I would start by trying different things. Maybe try something as simple as an empty string
POST https://api.myblog.com/search query=&type=tag
Maybe your search engine will match on EVERY tag and then give me everything in one shot.
Or I might try some wildcards, maybe
* hoping you don't sanitize your parameters (which can potentially open up a different world of hurt!)
POST https://api.myblog.com/search query=%&type=tag
Generally, depending on what country you're operating in, the law is on your side since your terms of service will include something about unauthorized access to API's. And if you don't, you probably should! But of course not everyone will respect the law, and depending on the kind of data you're working with, sometimes you might want to be a bit more proactive in preventing scrapers from taking all your data too quickly.
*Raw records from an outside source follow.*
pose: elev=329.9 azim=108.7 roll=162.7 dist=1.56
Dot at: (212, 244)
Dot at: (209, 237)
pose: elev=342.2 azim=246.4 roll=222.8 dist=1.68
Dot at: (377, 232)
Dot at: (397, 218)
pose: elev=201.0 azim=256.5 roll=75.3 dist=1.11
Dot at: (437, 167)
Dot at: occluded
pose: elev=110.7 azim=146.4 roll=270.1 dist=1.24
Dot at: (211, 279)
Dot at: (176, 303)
Just like how getting your database hacked and exposing millions of customer data would be a massive blow to your business even if you have the right to sue the hackers, you might not want to wait until it actually happens so that you can play your legal cards.
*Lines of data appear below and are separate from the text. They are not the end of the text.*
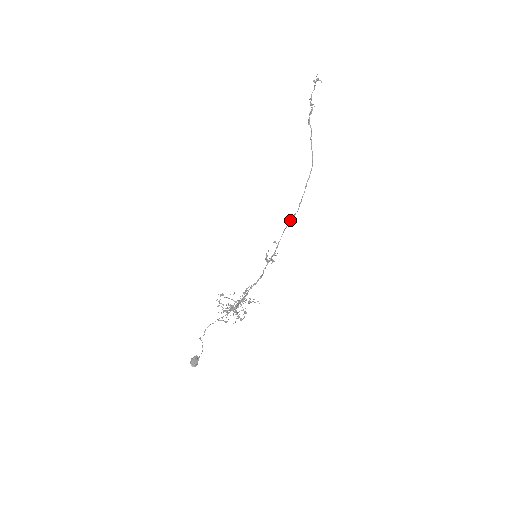
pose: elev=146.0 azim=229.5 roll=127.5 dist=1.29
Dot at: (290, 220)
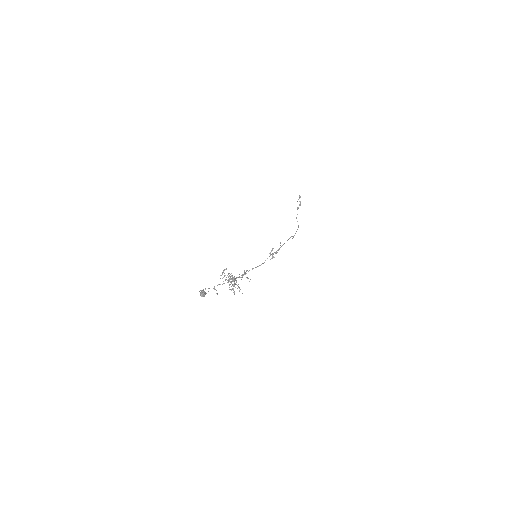
Dot at: (292, 236)
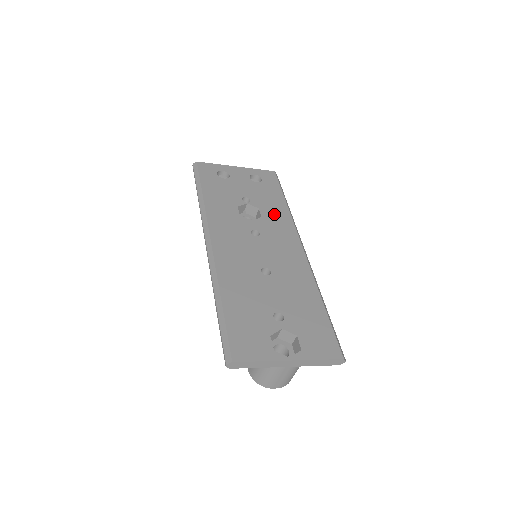
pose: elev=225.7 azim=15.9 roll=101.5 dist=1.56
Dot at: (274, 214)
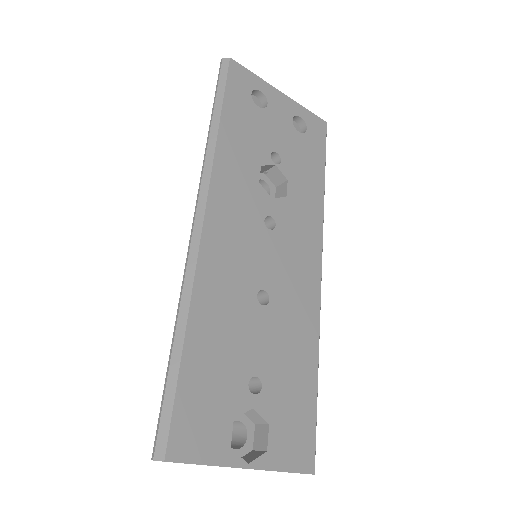
Dot at: (304, 197)
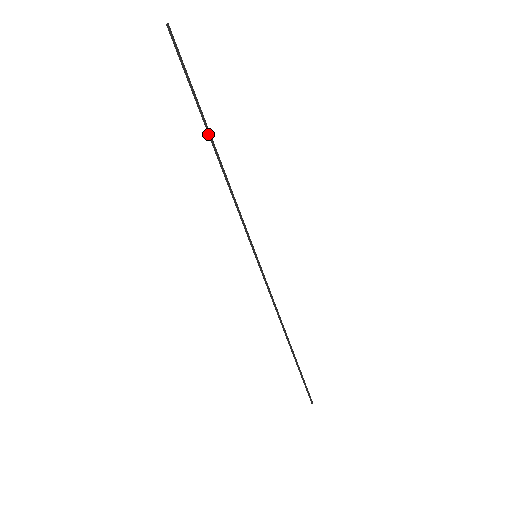
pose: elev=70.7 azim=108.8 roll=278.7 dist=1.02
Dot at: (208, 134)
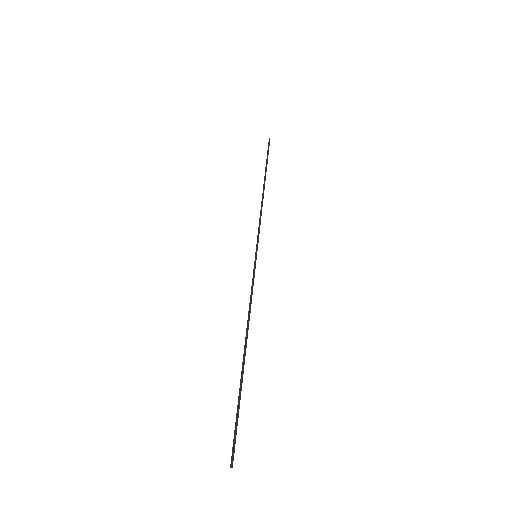
Dot at: (264, 180)
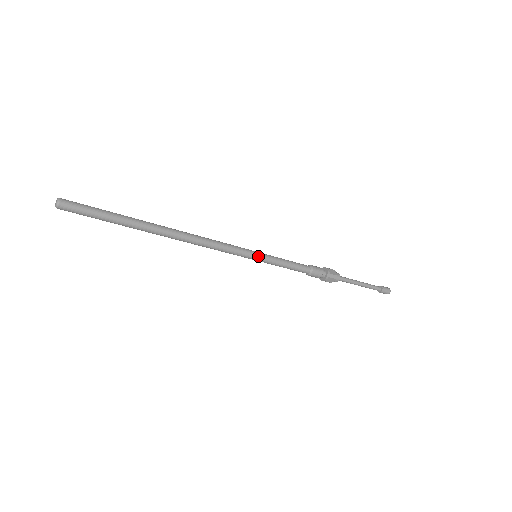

Unlike securing a database, you can't just stop people from making requests to your server. After all, how does one distinguish between a request from your website, and a request from a 3rd party client that I wrote in Ruby or Python or Java or straight-up curl?
I believe the goal in this case is to make scrapers work hard. The harder they have to work, the more requests they need to make, the slower the data collection process becomes, and the easier it is for you to flag it as suspicious activity and then take action automatically.
Depending on the nature of your content, you might for example enforce a minimum character limit and sanitize the inputs to avoid wild card operations on the server-side. Where you do your checks is important because I build my own requests, so any front-end validation is basically useless. Relying on the client to be honest is like giving me the key to your safe and hoping that I don't open it.
Other common examples in other applications I've seen include
limiting the number of requests per time interval (ie: request cooldowns). If your app users aren't intended to make 100 requests a second, don't let them.
Paginating your results. This is a pretty common strategy for various performance-related purposes (for better or worse), but combining it with request cooldowns, it can be pretty nice.
geofencing strategies, where search results are limited based on a provided location which could be the name of a region, or a pair of latitude, longitude coordinates. Might not apply to you, but if it does, really makes life hard for scrapers.
rate limiting, where you impose limits on the number of API requests that can be made before no more requests can be made. This is useful if requests must be authenticated with a token, possibly tied to a user account. This won't be effective if I'm hitting the server directly with the same token that your own client uses.
By effectively using filters and cooldowns, you can force scrapers to work hard to obtain your data instead of just coming in and then walking away with everything in 5 seconds!
Are there any techniques that you like to use to "secure" your data from scrapers? Or perhaps it's not necessary for the average app developer to think about?